_EXERCISE PASSAGE:_
● ● ● ●
Surprisingly fast AI-generated kernels we didn't mean to publish yet

Fixed-size kernels and PyTorch as a baseline

  • Some note the experiment seems to assume fixed input sizes; others explain PyTorch already uses multiple specialized kernels and tiling, but not for every possible shape.
  • A few suspect the speedups may reflect PyTorch choosing a suboptimal kernel for that exact shape, not fundamental superiority of the AI-generated code.
  • Others point out that beating generic framework kernels on a single fixed configuration has long been feasible.

Numerical precision, correctness, and evaluation

  • Several comments focus on the 1e-2 FP32 tolerance, arguing this effectively allows FP16-like behavior and makes FP32 comparisons misleading.
  • One user reports large mean squared error (~0.056) and slower performance than PyTorch on their RTX 3060M, suggesting results are hardware- and workload-dependent.
● ● ● ●
_TASKS FOR THIS EXERCISE:_
1 - In the AI-generated kernels discussion, what FP32 tolerance do several comments focus on?
2 - Carry the AI-generated kernels discussion forward from its final line.
The data is not needed for any of the work here.

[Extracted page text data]
● ● ● ●
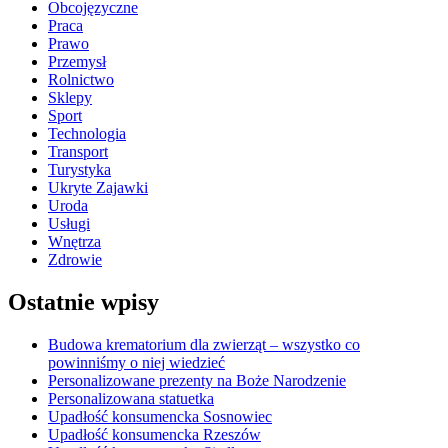
Obcojęzyczne
Praca
Prawo
Przemysł
Rolnictwo
Sklepy
Sport
Technologia
Transport
Turystyka
Ukryte Zajawki
Uroda
Usługi
Wnętrza
Zdrowie
Ostatnie wpisy
Budowa krematorium dla zwierząt – wszystko co
powinniśmy o niej wiedzieć
Personalizowane prezenty na Boże Narodzenie
Personalizowana statuetka
Upadłość konsumencka Sosnowiec
Upadłość konsumencka Rzeszów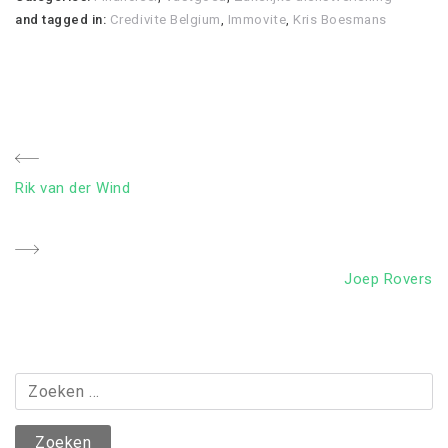
and tagged in:
Credivite Belgium
,
Immovite
,
Kris Boesmans
Bericht
Previous
Rik van der Wind
navigatie
Post
Next
Joep Rovers
Post
Zoeken
naar: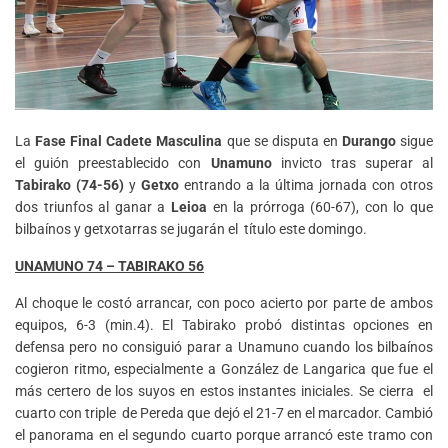
La
Fase Final Cadete Masculina
que se disputa en
Durango
sigue
el guión preestablecido con
Unamuno
invicto tras superar al
Tabirako (74-56)
y
Getxo
entrando a la última jornada con otros
dos triunfos al ganar a
Leioa
en la prórroga (60-67), con lo que
bilbaínos y getxotarras se jugarán el título este domingo.
UNAMUNO 74 – TABIRAKO 56
Al choque le costó arrancar, con poco acierto por parte de ambos
equipos, 6-3 (min.4). El Tabirako probó distintas opciones en
defensa pero no consiguió parar a Unamuno cuando los bilbaínos
cogieron ritmo, especialmente a González de Langarica que fue el
más certero de los suyos en estos instantes iniciales. Se cierra el
cuarto con triple de Pereda que dejó el 21-7 en el marcador. Cambió
el panorama en el segundo cuarto porque arrancó este tramo con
● ● ● ●
_ANSWERS FOR THIS EXERCISE:_
1 - They focus on a 1e-2 FP32 tolerance.

2 -
  • There is concern that using random-input testing rather than formal verification risks “empirically correct but wrong” kernels; contrasted with work that proves algebraic correctness.
  • Some kernels were found initially non–numerically stable (e.g., LayerNorm) and later regenerated.

Novelty vs existing optimization techniques

  • Multiple commenters argue there is nothing obviously novel in the example kernels; similar gains have been achieved for years via ML-guided scheduling (e.g., Halide, TVM) and vendor libraries.
  • Others emphasize that NVIDIA/PyTorch FP32 kernels are relatively neglected and that AI may just be porting known FP16/BF16 tricks.
  • Skeptics stress that “beating heavily optimized libraries” often ignores kernel-selection heuristics and real-world constraints (alignment, stability, accuracy).

Hardware, microarchitecture, and optimality

  • Discussion on NVIDIA’s poorly documented microarchitecture: this may make AI-guided exploratory search particularly effective.
  • Counterpoint: even with perfect documentation, global optimal scheduling/register allocation is combinatorially hard; compilers don’t attempt fully optimal code due to time constraints.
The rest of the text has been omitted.